In her article, “Colonialism and the Struggle for Liberation: The Experience of Maliseet Women”, Andrea Bear Nicholas tried to show that colonialism led to a profound change in the social structure of the Maliseet people. The author discussed the colonialization process and its effect on the status of native peoples through the lens of the confessions of a Jesuit priest who was involved in the attempt to convert and civilize the Innu people in the 17th century, a people whose culture is extremely close to the Maliseet culture. The author tried to show that the women’s subordination in the Maliseet structure was a result of colonialism, and consequently, their struggle to regain their traditional rights must be integrated into the larger struggle for the rights of the Native peoples. In this article, Bear Nicholas (1994) thoroughly addressed a very sensitive everyday phenomenon, the discrimination of native women by their own people and shows that this is not a traditional phenomenon in the Maliseet community but rather, this is one of the outcomes of European colonialization and began being implemented by means of the Indian Act.
In the article, the author reviewed the confessions of Jesuit priest Paul Lejeune, in whose confession the author found a description of Europeans’ colonialization strategies. First, Bear Nicholas (1994) showed that, before the arrival of the Europeans, the Maliseet people lived in egalitarian communities in which men and women participated together in the decision-making process, and leadership status was temporary and based on momentary needs. The equal status of men and women in the Maliseet society previously to European arrival is proved by the lack of gender in the Maliseet language, by the bilateral recognition of ancestral lineage which means that both maternal and paternal lineages are equally important, and by the fact that a new couple could live either with the woman’s family, or with the man’s.
The struggle of the Native women for their rights represents an everyday phenomenon which is integrated both in the larger sphere of women’s rights, and in that of Native people’s rights. Bear Nicholas (1994) showed in her article that the Indian Act represented a very discriminatory piece of legislation because it stipulated, among others, that the Native women would lose their Indian status if they married White men. Women’s protests and their long struggle to regain their rights within the community is integrated into the larger feminist struggle because the subordination of Native women in their communities is modeled upon the European patriarchal system, whose values were forcefully implemented in the Native social structures for centuries. However, it is also integrated into the broader struggle of the Native people to regain their right of self-determination and their autonomy, since the return to the traditional way of life of the natives would also lead to the return to an egalitarian system. The Indian Act was amended in 1985 by the Bill C-31 which recognized the Indian Status of women who married non-status men. However, as Bear Nicholas (1994) showed, this act, although meant to correct an injustice, was wrongly implemented in a forced way by the government.
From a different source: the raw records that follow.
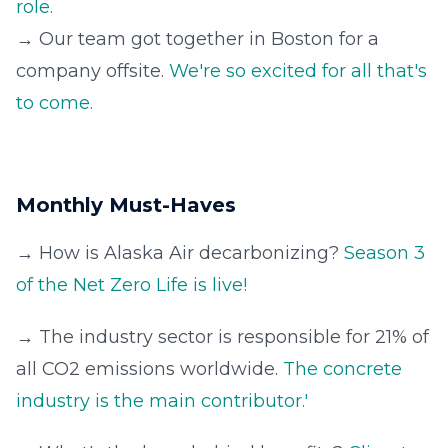
role.
→ Our team got together in Boston for a
company offsite.
We're so excited for all that's
to come.
Monthly Must-Haves
→ How is Alaska Air decarbonizing?
Season 3
of the Net Zero Life is live!
→ The industry sector is responsible for 21% of
all CO2 emissions worldwide.
The concrete
industry is the main contributor.'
This way, nothing important was achieved for the higher purpose of the Native women’s struggle, because the government continues to interfere in the problems of the Native people, and because their interference resulted into another forced imposition from a higher authority. The maintenance of a hierarchical system continues to feed the discrimination which Native women experience every day. This phenomenon will be extremely difficult to reverse because, as the author showed, the native communities have been extremely influenced by the culture of the dominant group, and changing this mentality again, and bringing it back to the earlier egalitarian form is extremely difficult. This is particularly true because the mirage of wealth and prosperity promised by the entrepreneurial world attracts the Native people and determines them to adopt an individualist, and exploitative attitude, which stands opposed to their cooperative, respectful and sharing culture (Bear Nicholas 1994).
Therefore, as shown above, the above article allows an insight into an everyday phenomenon which affects the lives of Native women, namely, the discrimination they face not only into the wider society, but also, within their own communities. The author argued that in order to regain the respect and equality status they once enjoyed in their communities, Maliseet women need to integrate their struggle into a wider struggle for the restoration of the community consensus decision-making traditions, and collective responsibility.
References
Bear Nicholas, A. (1994). Colonialism and the struggle for liberation: the experience of Maliseet women. University of New Brunswick Law Journal 43, pp.223-239.